I'm interested in fishing some new waters. Fished next to none of the uintah water's but would love to give it a try. Are there any maps available online or at sportsman's or anything with assess to the lakes or any information? Just curious


----------



## Oaks (Nov 16, 2007)

The Forest Service Office at Union Station in Ogden used to have them. (25th and wall Ave.)Also try Utah Idaho Supply.


----------



## FlyfishingChimp (Sep 16, 2008)

I bought the USGS software with all the Topo maps for Utah several years ago
my friend got some that Utah Idaho supply did not have here: http://store.usgs.gov
if you can afford it get the software you can print all the coustom maps you want


----------



## nkunz (Sep 25, 2007)

The DWR has published little booklets on the various drainages in the Uinta's. They show all the lakes and give a short discription of the terrain and how the lake is managed. They are available at the DNR bookstore at North Temple and Redwood. I also bought a map there that shows all the lakes and trails.


----------



## Flyfish4thrills (Jan 2, 2008)

The Utah Geological Survey offers free topo maps here: http://geology.utah.gov/maps/topomap/index.htm

and so does Microsoft TerraServer USA: http://terraserver-usa.com/ (click on map, don't type in address.....it works better that way). Here is an example of Mirror Lake, almost zoomed in all the way
http://terraserver-usa.com/image.aspx?T ... Y=5632&W=3

If you want to pay, check out http://www.trails.com (which purchased http://www.topozone.com).
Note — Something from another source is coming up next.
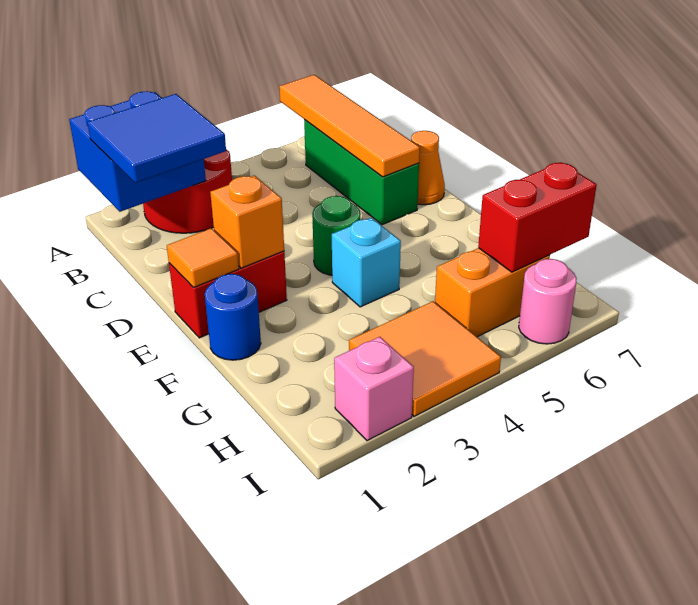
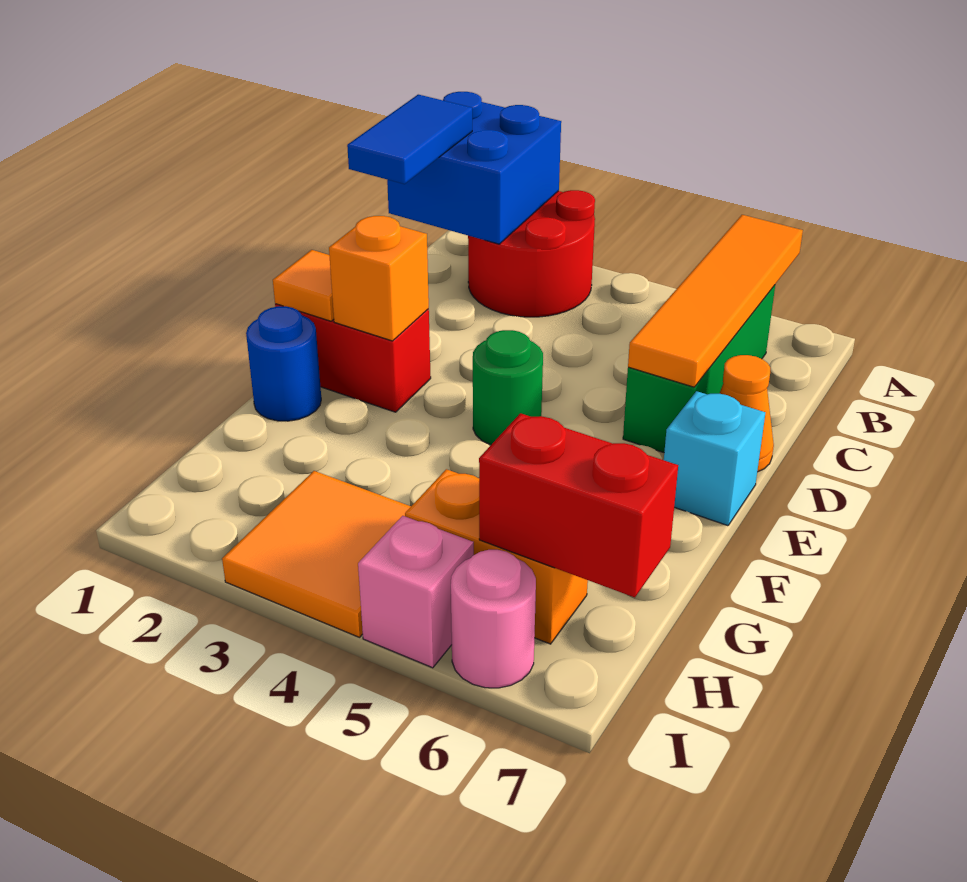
blue 2x2 tile [87,94,226,183] -> blue 1x2 tile [347,95,472,184]
cyan 1x1 brick [332,218,401,307] -> cyan 1x1 brick moved to [664,391,765,526]
pink 1x1 brick [334,337,414,441] -> pink 1x1 brick moved to [358,516,474,668]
I also have a few good maps that I have purchased:

The first 2 are topos on the front with campsites, etc. marked. On the back are all of the lakes, location on map, max depth, type of fish, rating, trailhead listings, campsite info, etc. The 3rd map is a good topo.

1. New Map and Guide: Uinta Lakes West by American Adventures Association Recrational Maps, SLC, UT 801-484-5924. This is found at Sportsman's,etc.

2. New Map and Guide: Uinta Lakes East Flaming Gorge (same secondary info)

3. High Uintas Wilderness (topo map), made by the United States Department of Agriculture, Forest Service, Intermountain Region, Ogden, UT. I think I got this one at a forest service office in Provo years ago.

As for detailed info on fishing these waters, I have 3 books that are very good. The first 2 have maps and descriptions of most every lake. The 3rd book has good personal knowledge of individual waters as well:

Flyfisher's Guide to Utah: http://www.amazon.com/Flyfishers-Guide- ... 69&sr=8-16

Fishing Utah: http://www.amazon.com/Fishing-Utah-2nd- ... 969&sr=8-1

Personalized Fishing Guide to Utah (this one is harder to search for specific lakes as there is no index. The book is written in prose. You will have to read it to get good info out of it. The other 2 books are good for looking at a lake in the index and finding it in the book.) http://www.amazon.com/Personalized-Fish ... 69&sr=8-12

I hope this helps.


----------